INFORMATION GIVEN:
Content starts

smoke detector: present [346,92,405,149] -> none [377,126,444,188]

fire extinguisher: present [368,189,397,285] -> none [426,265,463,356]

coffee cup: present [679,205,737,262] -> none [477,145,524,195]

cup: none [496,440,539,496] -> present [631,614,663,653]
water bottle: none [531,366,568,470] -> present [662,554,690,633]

Content ends
Content starts

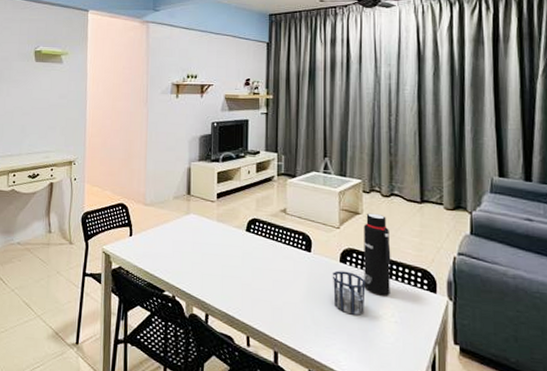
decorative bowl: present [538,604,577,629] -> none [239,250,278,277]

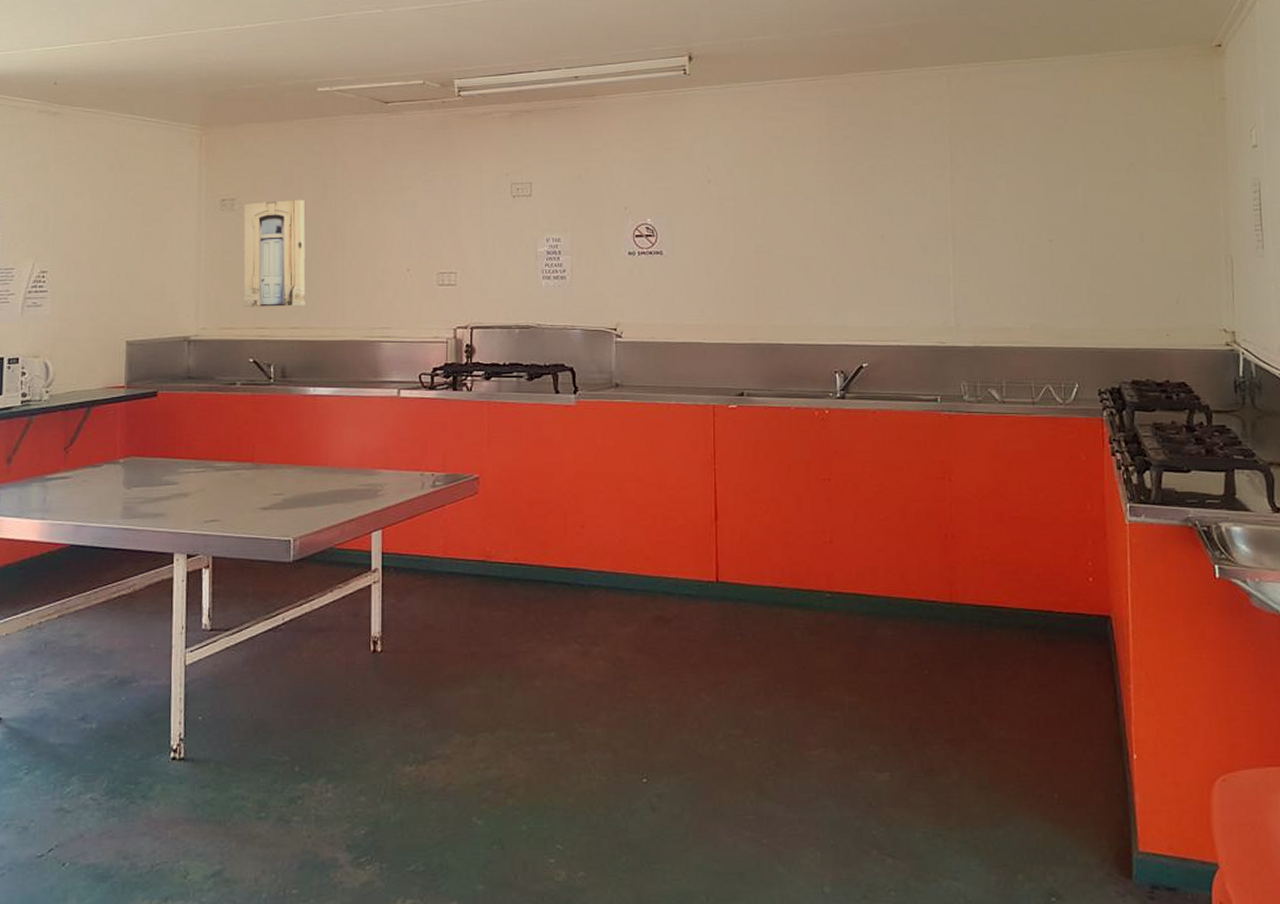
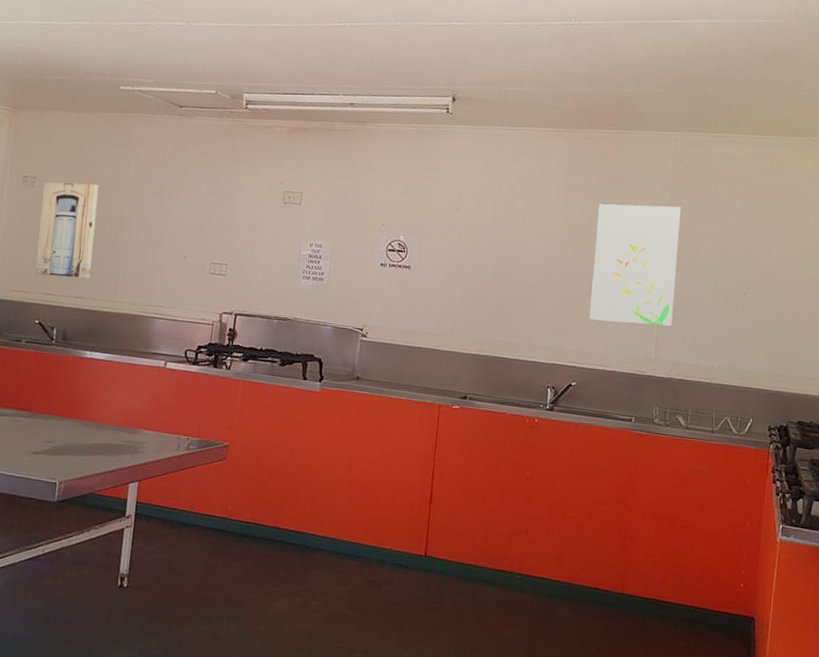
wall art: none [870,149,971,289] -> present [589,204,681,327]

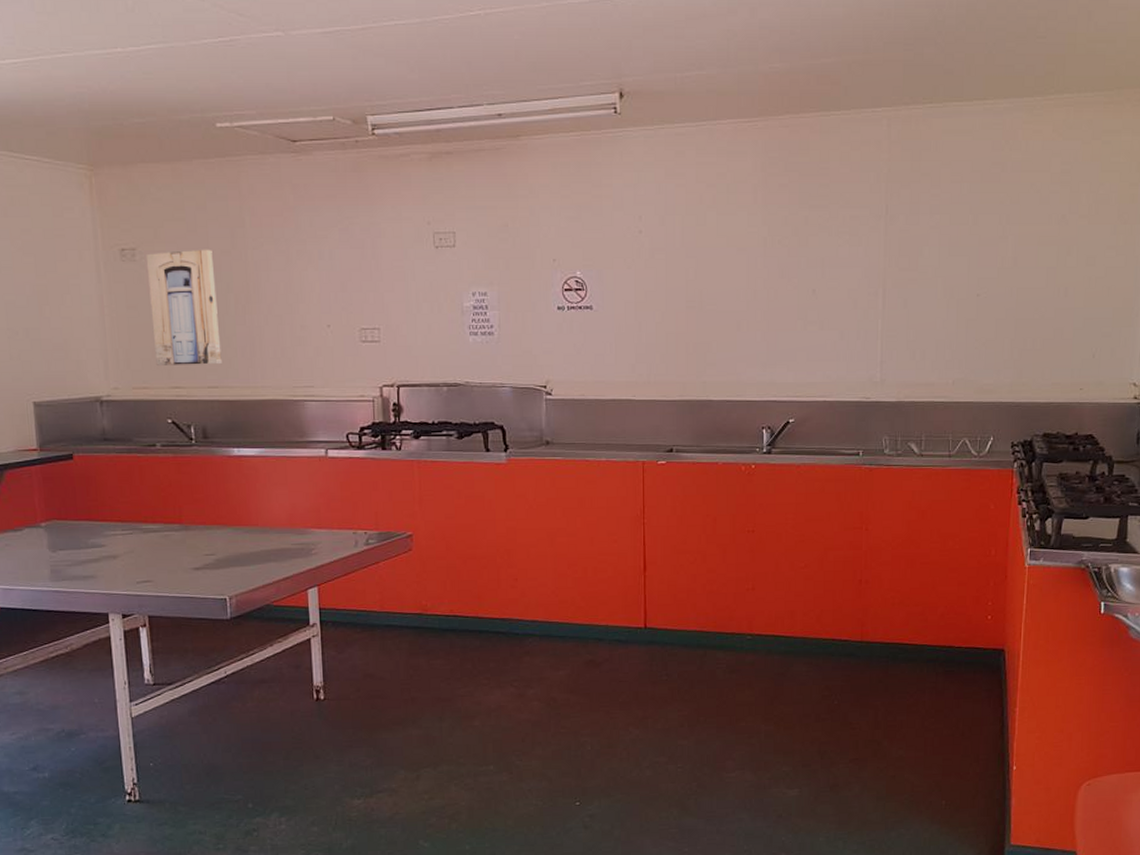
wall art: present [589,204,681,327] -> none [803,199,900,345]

Content ends
Content starts

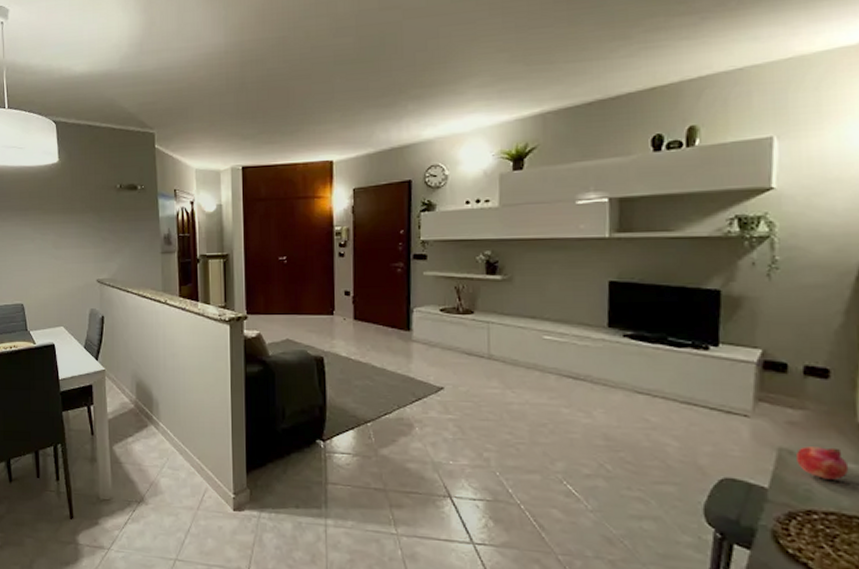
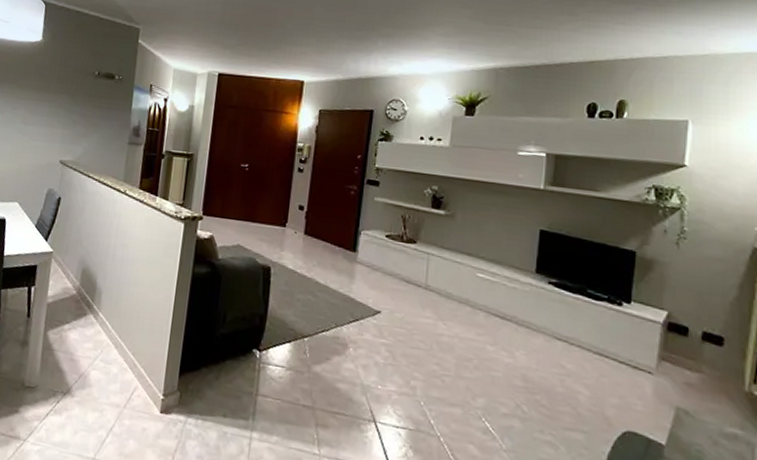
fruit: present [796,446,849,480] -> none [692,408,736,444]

Content ends

ACTIVITY:
Where the data above reaches the line holding "fire extinguisher: present", begin printing, and stop after the line holding "water bottle: none". Each line must be reproduced exactly, with nothing else added.

TASK SOLUTION:
fire extinguisher: present [368,189,397,285] -> none [426,265,463,356]

coffee cup: present [679,205,737,262] -> none [477,145,524,195]

cup: none [496,440,539,496] -> present [631,614,663,653]
water bottle: none [531,366,568,470] -> present [662,554,690,633]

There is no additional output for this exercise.